Activity #5: Share Gratitude
Gratitude is the process of being thankful for things in your life that bring you joy or happiness. Sharing your gratitude within the group is a great way to improve group dynamics and also remind people of all of the things in their life that make them happy and that they are grateful for.
It can make members of the group feel more connected to one another through vulnerability, especially if some members of the group express gratitude for some of the same aspects or elements of their lives. Also, it can help remind people that although there are stressful events in life that there are also a lot of things to be grateful for, as well.
The expression of gratitude has been linked to improved emotional well-being and decreased stress levels. In addition, some studies have found that it can even help with a person's physical health and that a daily gratitude practice can lead to a reduced risk of heart disease. Some people can get caught up in the negative aspects of their lives, such as stressful events or what they wish they had, and gratitude helps counteract those intrusive thoughts.
There are many ways to practice gratitude, such as making a gratitude list and writing bullet points, keeping a gratitude journal, or writing gratitude letters to people in your life that offer you love and support. You can explore these exercises as a group, or even play a game of gratitude "Pictionary". They are all great ways to practice gratitude as a group.
You will need the following:
- Markers or dry erase markers
- Two large pads of paper on an easel or two whiteboards
- Divide into two teams.
- Have each player write on slips of paper several things for which they are grateful. Then, have the teams swap their papers.
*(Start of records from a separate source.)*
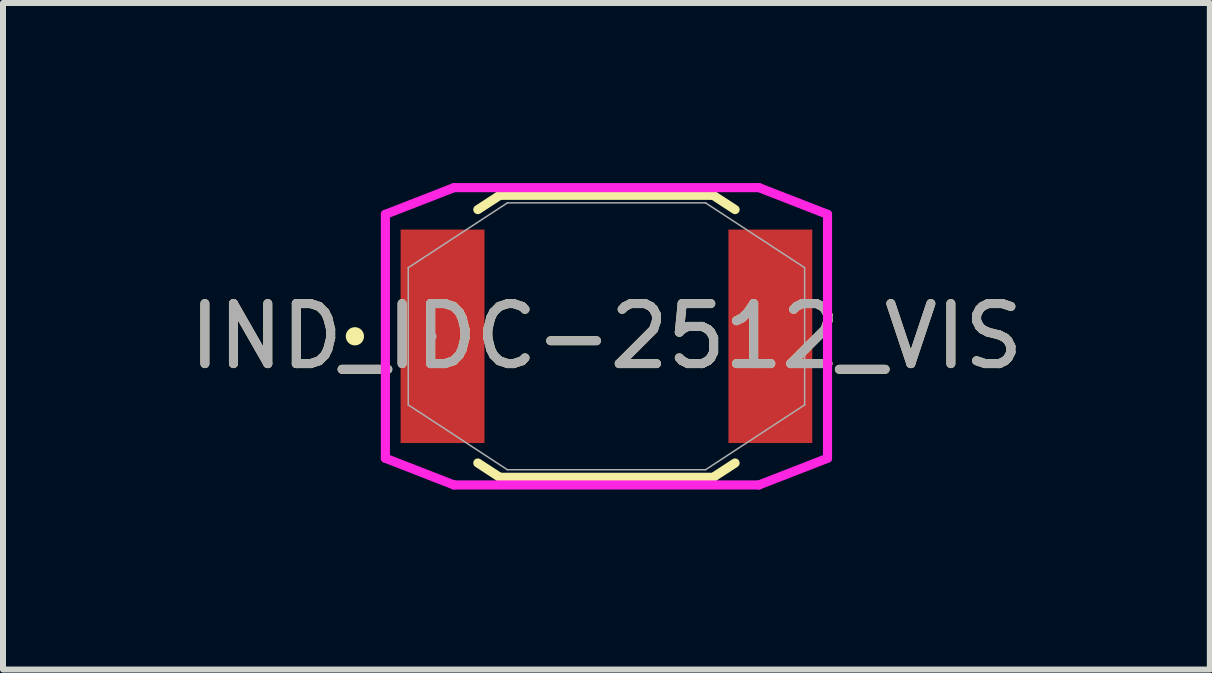
<source format=kicad_pcb>
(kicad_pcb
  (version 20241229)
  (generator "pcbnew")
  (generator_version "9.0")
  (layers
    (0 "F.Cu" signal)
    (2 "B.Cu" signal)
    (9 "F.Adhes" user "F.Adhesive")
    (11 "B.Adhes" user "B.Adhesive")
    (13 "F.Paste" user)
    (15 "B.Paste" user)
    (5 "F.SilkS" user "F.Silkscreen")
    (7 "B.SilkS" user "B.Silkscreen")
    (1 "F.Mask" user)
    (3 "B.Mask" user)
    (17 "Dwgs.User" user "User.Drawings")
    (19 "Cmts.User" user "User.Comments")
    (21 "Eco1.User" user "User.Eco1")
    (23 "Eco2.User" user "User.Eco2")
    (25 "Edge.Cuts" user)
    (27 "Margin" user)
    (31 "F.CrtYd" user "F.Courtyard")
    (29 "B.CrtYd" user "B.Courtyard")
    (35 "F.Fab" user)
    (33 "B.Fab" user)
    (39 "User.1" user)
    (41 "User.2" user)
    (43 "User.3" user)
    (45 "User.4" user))
  (footprint "IND_IDC-2512_VIS"
    (layer "F.Cu")
    (at 7.054 2.553)
    (property "Reference" "IND_IDC-2512_VIS" (at 0 0 0) (unlocked yes) (layer "F.SilkS") (effects (font (size 1 1) (thickness 0.15))))
    (attr smd)
    (fp_line (start -2.143 -2.111) (end -1.778 -2.349) (stroke (width 0.152) (type solid)) (layer "F.SilkS"))
    (fp_line (start -1.778 -2.349) (end 1.778 -2.349) (stroke (width 0.152) (type solid)) (layer "F.SilkS"))
    (fp_line (start -1.778 2.349) (end -2.143 2.111) (stroke (width 0.152) (type solid)) (layer "F.SilkS"))
    (fp_line (start 1.778 -2.349) (end 2.143 -2.111) (stroke (width 0.152) (type solid)) (layer "F.SilkS"))
    (fp_line (start 1.778 2.349) (end -1.778 2.349) (stroke (width 0.152) (type solid)) (layer "F.SilkS"))
    (fp_line (start 2.143 2.111) (end 1.778 2.349) (stroke (width 0.152) (type solid)) (layer "F.SilkS"))
    (fp_circle (center -4.191 0) (end -4.115 0) (stroke (width 0.152) (type solid)) (fill no) (layer "F.SilkS"))
    (fp_line (start -3.683 -2.032) (end -2.54 -2.477) (stroke (width 0.152) (type solid)) (layer "F.CrtYd"))
    (fp_line (start -3.683 2.032) (end -3.683 -2.032) (stroke (width 0.152) (type solid)) (layer "F.CrtYd"))
    (fp_line (start -2.54 -2.477) (end 2.54 -2.477) (stroke (width 0.152) (type solid)) (layer "F.CrtYd"))
    (fp_line (start -2.54 2.477) (end -3.683 2.032) (stroke (width 0.152) (type solid)) (layer "F.CrtYd"))
    (fp_line (start 2.54 -2.477) (end 3.683 -2.032) (stroke (width 0.152) (type solid)) (layer "F.CrtYd"))
    (fp_line (start 2.54 2.477) (end -2.54 2.477) (stroke (width 0.152) (type solid)) (layer "F.CrtYd"))
    (fp_line (start 3.683 -2.032) (end 3.683 2.032) (stroke (width 0.152) (type solid)) (layer "F.CrtYd"))
    (fp_line (start 3.683 2.032) (end 2.54 2.477) (stroke (width 0.152) (type solid)) (layer "F.CrtYd"))
    (fp_line (start -3.302 -1.143) (end -1.651 -2.223) (stroke (width 0.025) (type solid)) (layer "F.Fab"))
    (fp_line (start -3.302 1.143) (end -3.302 -1.143) (stroke (width 0.025) (type solid)) (layer "F.Fab"))
    (fp_line (start -1.651 -2.223) (end 1.651 -2.223) (stroke (width 0.025) (type solid)) (layer "F.Fab"))
    (fp_line (start -1.651 2.223) (end -3.302 1.143) (stroke (width 0.025) (type solid)) (layer "F.Fab"))
    (fp_line (start 1.651 -2.223) (end 3.302 -1.143) (stroke (width 0.025) (type solid)) (layer "F.Fab"))
    (fp_line (start 1.651 2.223) (end -1.651 2.223) (stroke (width 0.025) (type solid)) (layer "F.Fab"))
    (fp_line (start 3.302 -1.143) (end 3.302 1.143) (stroke (width 0.025) (type solid)) (layer "F.Fab"))
    (fp_line (start 3.302 1.143) (end 1.651 2.223) (stroke (width 0.025) (type solid)) (layer "F.Fab"))
    (fp_circle (center -2.921 0) (end -2.845 0) (stroke (width 0.025) (type solid)) (fill no) (layer "F.Fab"))
    (fp_text user "${REFERENCE}" (at 0 0 0) (unlocked yes) (layer "F.Fab") (effects (font (size 1 1) (thickness 0.15))))
    (pad "1" smd rect (at -2.731 0) (size 1.397 3.556) (layers "F.Cu" "F.Mask" "F.Paste"))
    (pad "2" smd rect (at 2.731 0) (size 1.397 3.556) (layers "F.Cu" "F.Mask" "F.Paste"))
    (zone (net_name "") (layer "F.Cu") (hatch full 0.508) (connect_pads) (min_thickness 0.254) (filled_areas_thickness no) (keepout (tracks not_allowed) (vias not_allowed) (pads allowed) (copperpour not_allowed) (footprints allowed)) (placement (enabled no)) (fill) (polygon (pts (xy 5.072 0.381) (xy 9.035 0.381) (xy 9.035 4.724) (xy 5.072 4.724)))))
  (gr_rect
    (start -3 -3)
    (end 17.107 8.105)
    (stroke (width 0.1) (type default))
    (fill no)
    (layer "Edge.Cuts")))
</source>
- Each player pulls a slip of paper from the pile and takes turns drawing a word written on it. You can use a large paper pad or whiteboard for the activity. Then, teammates attempt to guess what word or gratitude item a player is drawing. Each round allows the team two minutes to draw and guess appropriately.
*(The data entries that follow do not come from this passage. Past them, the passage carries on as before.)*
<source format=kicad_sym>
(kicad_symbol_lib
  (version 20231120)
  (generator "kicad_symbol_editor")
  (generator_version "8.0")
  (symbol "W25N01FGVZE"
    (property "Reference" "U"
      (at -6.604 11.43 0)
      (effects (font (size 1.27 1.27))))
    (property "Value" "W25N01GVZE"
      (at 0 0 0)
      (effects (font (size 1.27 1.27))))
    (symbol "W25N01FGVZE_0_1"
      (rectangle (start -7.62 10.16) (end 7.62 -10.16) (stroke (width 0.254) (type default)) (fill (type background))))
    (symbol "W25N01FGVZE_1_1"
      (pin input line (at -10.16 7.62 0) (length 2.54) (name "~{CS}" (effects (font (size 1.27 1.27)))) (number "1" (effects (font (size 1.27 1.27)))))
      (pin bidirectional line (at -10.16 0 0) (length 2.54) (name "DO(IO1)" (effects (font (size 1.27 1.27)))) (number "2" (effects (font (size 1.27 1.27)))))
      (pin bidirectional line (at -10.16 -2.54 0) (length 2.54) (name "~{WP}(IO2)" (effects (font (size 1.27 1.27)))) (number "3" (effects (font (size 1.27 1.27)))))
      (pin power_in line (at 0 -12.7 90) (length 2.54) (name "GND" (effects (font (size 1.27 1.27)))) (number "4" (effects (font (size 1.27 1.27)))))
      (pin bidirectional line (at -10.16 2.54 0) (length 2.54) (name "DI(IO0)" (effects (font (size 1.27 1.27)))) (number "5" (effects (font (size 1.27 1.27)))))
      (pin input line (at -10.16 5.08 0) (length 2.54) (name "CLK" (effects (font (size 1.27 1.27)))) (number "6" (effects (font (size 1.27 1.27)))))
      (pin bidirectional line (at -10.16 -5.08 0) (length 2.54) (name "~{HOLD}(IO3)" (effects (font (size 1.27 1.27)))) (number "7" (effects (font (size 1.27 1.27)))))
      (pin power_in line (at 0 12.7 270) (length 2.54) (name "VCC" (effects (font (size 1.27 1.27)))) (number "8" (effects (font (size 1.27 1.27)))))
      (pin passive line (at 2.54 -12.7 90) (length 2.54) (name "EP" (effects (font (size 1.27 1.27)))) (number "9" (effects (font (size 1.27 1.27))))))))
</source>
- Award one point for each time the team gets the image right. The team with the most points wins.
Advantages of Group Stress Relief
People thrive in communities where they can rely on their neighbors for comfort and support. People can practice stress management techniques on their own, but they may find it more helpful to be a part of a group as they learn more about themselves and their reactions to stress.
It may seem difficult to express hardships surrounding stress because it requires people to be vulnerable. If this resonates with you, you're not alone. Many people find it difficult to explore their relationship with stress, let alone do it with others.
However, being a part of a group can put you in contact with people that will keep you accountable for your stress management practice. This can help you stick with it, and may even help you remember to use these techniques when needed. Other advantages to group support include:
- Adds tool to participant's stress management tool belts that they can use whenever they encounter stress
- Creates a sense of community among group members through bonding and strengthening relationships
- Ensures that all group members are learning the same techniques and can rely on one another to participate and practice them
- Shows people that there are a variety of ways to manage stress, some of which are even fun
Performing these activities as a group has the added benefit of creating more support and potentially increasing a person's motivation to learn. Group members can encourage each other to put new skills in place and can even help each other practice. If you're experiencing something difficult, such as intense emotions due to stress, you don't have to go through it alone. It can be comforting to know that others struggle with the same thoughts and sensations as you do. They might just give you the support you need to make the changes you've always wanted to.